◆ Entries provided:
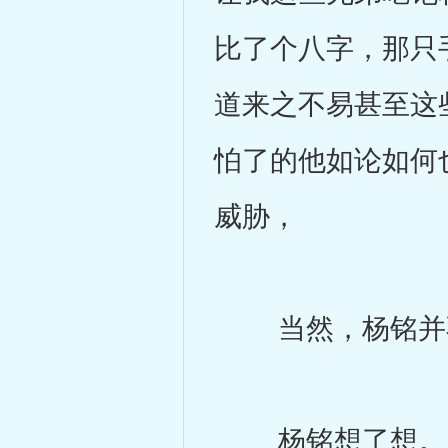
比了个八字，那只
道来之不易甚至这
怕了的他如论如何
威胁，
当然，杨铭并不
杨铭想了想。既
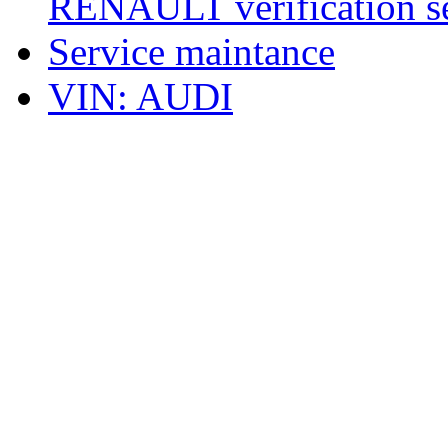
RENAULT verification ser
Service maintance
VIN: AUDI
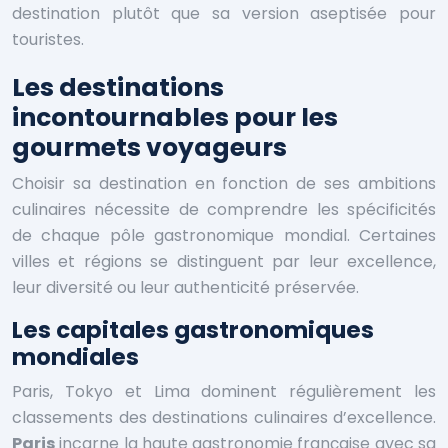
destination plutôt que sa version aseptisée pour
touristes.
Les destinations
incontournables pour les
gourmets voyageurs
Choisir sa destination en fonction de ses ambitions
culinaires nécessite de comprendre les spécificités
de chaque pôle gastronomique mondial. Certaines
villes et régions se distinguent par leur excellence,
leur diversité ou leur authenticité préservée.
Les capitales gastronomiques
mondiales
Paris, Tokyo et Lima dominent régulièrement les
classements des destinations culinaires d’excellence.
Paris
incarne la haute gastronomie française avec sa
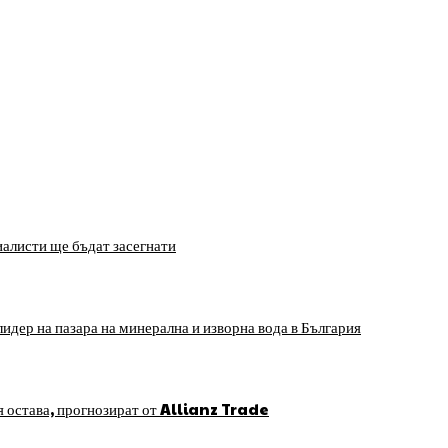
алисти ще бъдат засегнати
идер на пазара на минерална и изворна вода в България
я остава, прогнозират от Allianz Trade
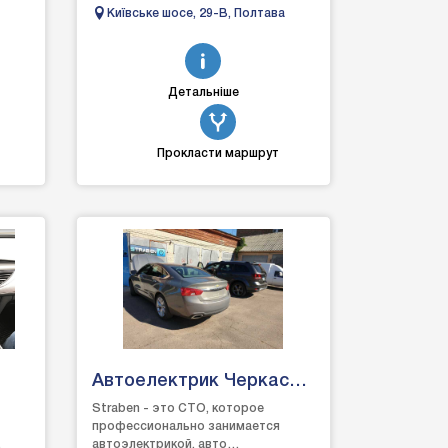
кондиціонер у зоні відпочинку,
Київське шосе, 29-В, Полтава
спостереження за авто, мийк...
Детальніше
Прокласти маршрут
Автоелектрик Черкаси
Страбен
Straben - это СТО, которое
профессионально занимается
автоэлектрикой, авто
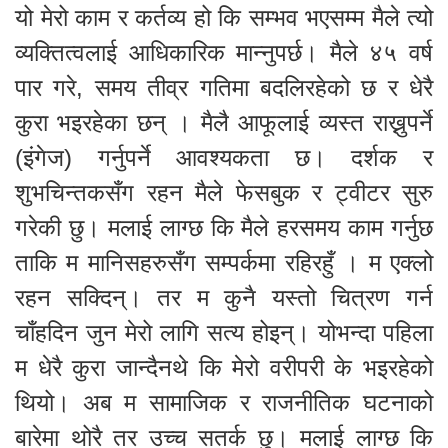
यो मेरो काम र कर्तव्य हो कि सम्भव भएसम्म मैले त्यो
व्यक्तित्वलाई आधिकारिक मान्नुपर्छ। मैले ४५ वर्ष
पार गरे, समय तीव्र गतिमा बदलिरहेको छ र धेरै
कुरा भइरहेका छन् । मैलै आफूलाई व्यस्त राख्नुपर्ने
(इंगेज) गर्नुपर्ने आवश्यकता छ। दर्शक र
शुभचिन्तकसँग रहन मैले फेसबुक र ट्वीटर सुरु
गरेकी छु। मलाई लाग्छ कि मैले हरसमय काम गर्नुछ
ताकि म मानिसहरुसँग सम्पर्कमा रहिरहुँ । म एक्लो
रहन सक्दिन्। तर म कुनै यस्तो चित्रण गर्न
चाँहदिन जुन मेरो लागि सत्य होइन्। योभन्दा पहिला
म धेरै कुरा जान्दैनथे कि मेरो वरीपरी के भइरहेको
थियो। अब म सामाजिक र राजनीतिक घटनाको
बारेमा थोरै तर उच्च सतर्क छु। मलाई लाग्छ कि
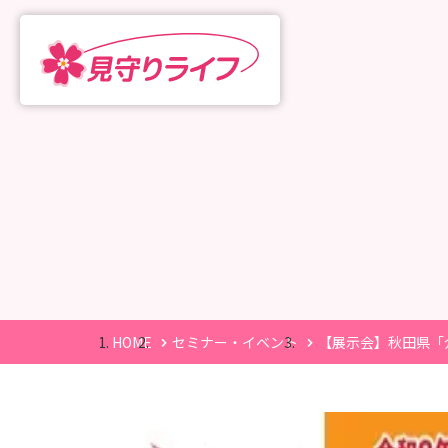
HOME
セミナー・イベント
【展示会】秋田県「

...

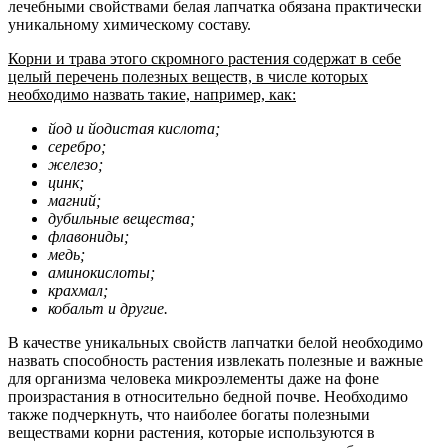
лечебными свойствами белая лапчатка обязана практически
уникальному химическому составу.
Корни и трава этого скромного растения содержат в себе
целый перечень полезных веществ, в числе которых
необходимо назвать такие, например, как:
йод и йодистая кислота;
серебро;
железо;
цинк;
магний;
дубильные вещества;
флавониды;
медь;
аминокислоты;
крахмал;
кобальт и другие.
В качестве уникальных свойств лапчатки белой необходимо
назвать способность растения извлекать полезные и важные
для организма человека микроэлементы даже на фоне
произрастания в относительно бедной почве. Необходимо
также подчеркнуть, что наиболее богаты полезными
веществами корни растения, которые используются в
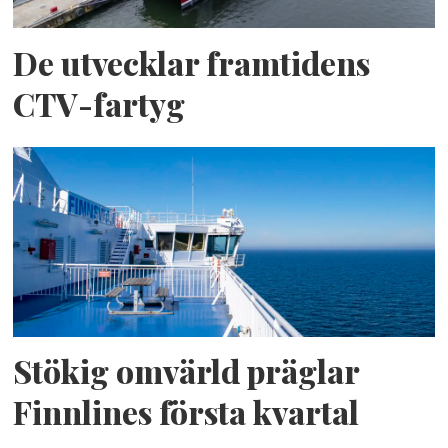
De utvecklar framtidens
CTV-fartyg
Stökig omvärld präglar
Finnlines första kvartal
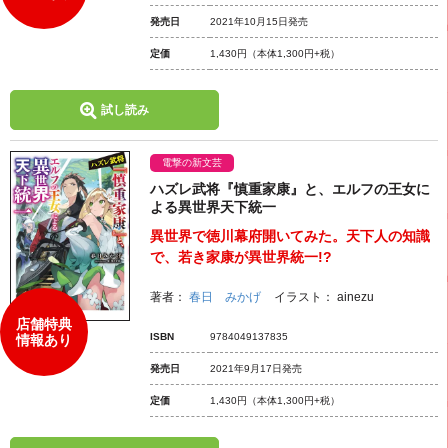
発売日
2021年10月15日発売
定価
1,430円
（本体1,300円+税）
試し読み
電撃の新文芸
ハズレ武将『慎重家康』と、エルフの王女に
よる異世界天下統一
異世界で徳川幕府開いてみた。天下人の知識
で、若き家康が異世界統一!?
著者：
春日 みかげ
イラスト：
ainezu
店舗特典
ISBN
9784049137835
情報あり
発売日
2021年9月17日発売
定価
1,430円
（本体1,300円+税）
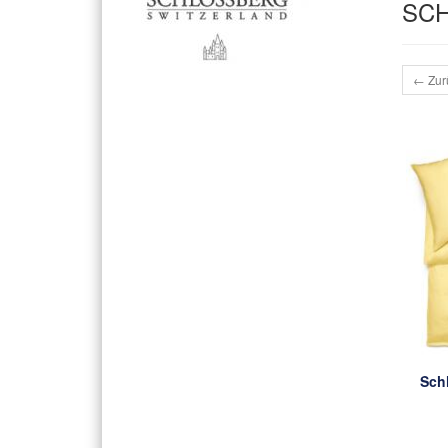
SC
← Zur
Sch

◆ Work instructions:
Where the word "Paris" is present in a line of the listing, copy that line.

◆ Expected output:
Paris, Tokyo et Lima dominent régulièrement les
Paris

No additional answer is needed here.